At the same time, in the process of knitting, sometimes fibers come dislodged from the yarn and float around in the air. They land on your skin as you knit. You inhale them accidentally, without even knowing it. You may get fibers in your mouth as you talk, and you end up swallowing them. Just as pieces of you are being integrated into your knitting, little bits of your knitting are becoming a part of you, as well. There is an exchange of being.

A piece of God rubbed off on you as you were being created. And a piece of you rubbed off on God. You and God are a part of one another; that’s how close you are.

(and a bit later...)

Faith calls us to a place of daring: daring to name the closeness of our relationship with our Creator; daring to name the holiness of our own creation; daring to be the person we were created to be, rather than trying to be Moses, or Jesus, or anyone else. We are gathered together by the Holy Spirit to be a community of daring – a community that dares to affirm our own sacred worth, the sacred worth of all creatures of God.

The truth of our created-ness is the one thing that we all have in common with every other human being around the world. God carefully and lovingly crafted each person; there is no one who was NOT made with God’s love and care. Perhaps that is why it hurts us so much when our brothers and sisters in the Middle East shoot rockets and bombs at one another, or when little boys are kidnapped from their villages in Africa and forced to kill one another to prove that they are men, or when kids in our own community are violated and slain. God knit each one of them together to be unique, to be a blessing that only they could be, and killing one another dishonors God’s handiwork. They were fearfully and lovingly made, but their unraveling was not nearly so holy. There is a piece of God in each of them, and there is a piece of God in each of us – and pieces of all of us in God. Of course we hurt when those pieces of God are destroyed!

We each have this intimate experience, this personal understanding of God as Creator, stitch by loving stitch. We are each called to be ourselves, a one-of-a-kind creation, a unique work of God’s fingers. And we are called together to recognize our common link as a community, to celebrate the sacredness of God’s whole creation. God knows each one of us better than we know ourselves, and far better than we know one another! Isn’t that reason enough to join together in God’s name? Let us rejoice, as God’s people, God’s knitting projects, God’s afghan, stitched together through our common calling to discipleship and faith. Let us share in God’s accessibility, God’s intimacy, God’s immediacy with us. Let us praise God, for we are fearfully and wonderfully made.

Thanks be to God. Amen.

__Supplied data__
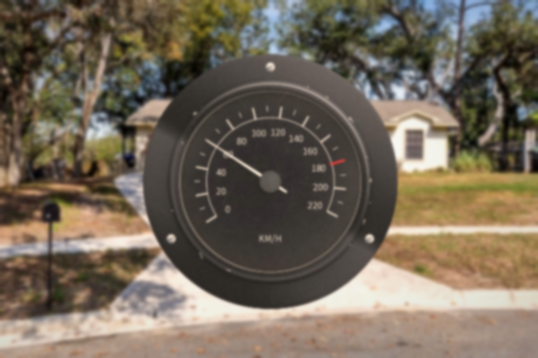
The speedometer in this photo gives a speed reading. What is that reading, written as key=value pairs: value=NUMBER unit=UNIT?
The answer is value=60 unit=km/h
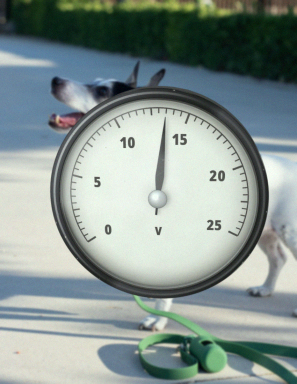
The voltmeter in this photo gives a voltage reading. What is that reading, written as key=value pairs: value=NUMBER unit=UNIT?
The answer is value=13.5 unit=V
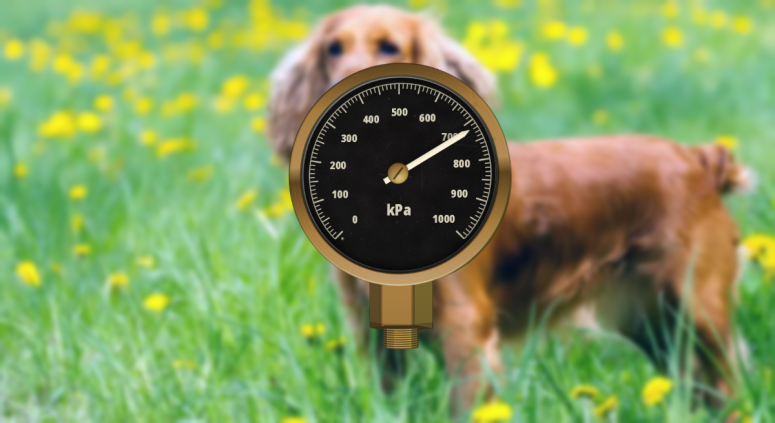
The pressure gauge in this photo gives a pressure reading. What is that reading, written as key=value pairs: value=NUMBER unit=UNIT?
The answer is value=720 unit=kPa
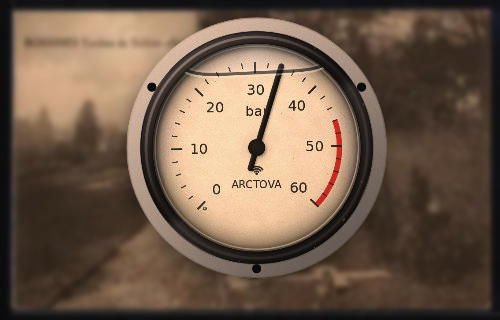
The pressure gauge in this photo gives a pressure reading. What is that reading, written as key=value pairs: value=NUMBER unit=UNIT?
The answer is value=34 unit=bar
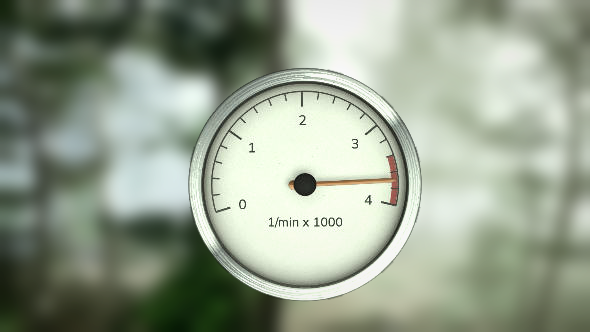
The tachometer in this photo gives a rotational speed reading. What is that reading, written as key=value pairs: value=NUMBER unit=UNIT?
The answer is value=3700 unit=rpm
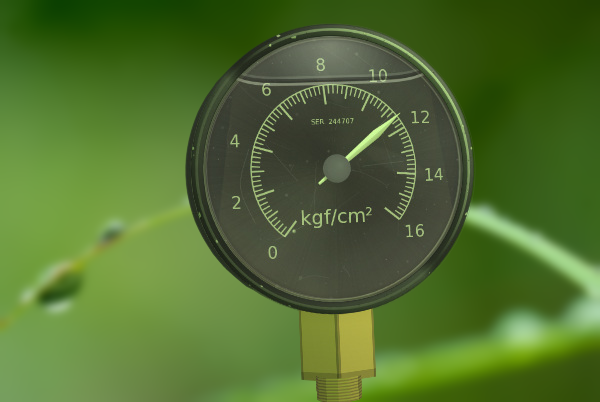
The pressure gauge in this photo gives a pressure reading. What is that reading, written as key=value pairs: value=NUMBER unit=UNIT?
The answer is value=11.4 unit=kg/cm²
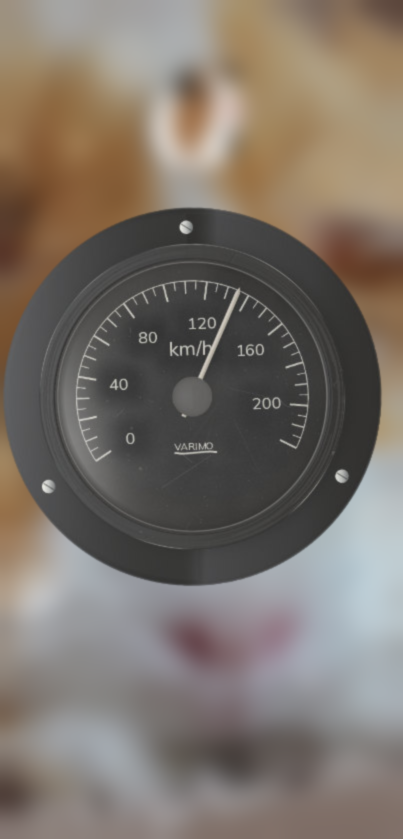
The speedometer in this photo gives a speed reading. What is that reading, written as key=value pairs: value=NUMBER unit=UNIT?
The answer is value=135 unit=km/h
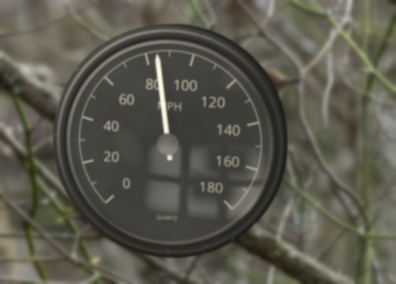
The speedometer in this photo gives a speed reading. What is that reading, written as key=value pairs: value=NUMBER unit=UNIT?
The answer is value=85 unit=mph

__Task item 1__
Change "rubbed off" to "brushed off" in the sermon excerpt's passage starting at "A piece of God rubbed" and ending at "close you are.", and give that passage in full.
__Task item 2__
Answer these questions from the sermon excerpt:
(a) According to the sermon, what do fibers that come dislodged from the yarn during knitting do?
(b) Whom does the sermon name as people we should not try to be instead of the person we were created to be?
(c) What does the sermon call the one thing we all have in common with every other human being?
The material has no role in this exercise.

__Response 1__
A piece of God brushed off on you as you were being created. And a piece of you brushed off on God. You and God are a part of one another; that’s how close you are.

__Response 2__
(a) They float around in the air.
(b) Moses, or Jesus, or anyone else.
(c) The truth of our created-ness.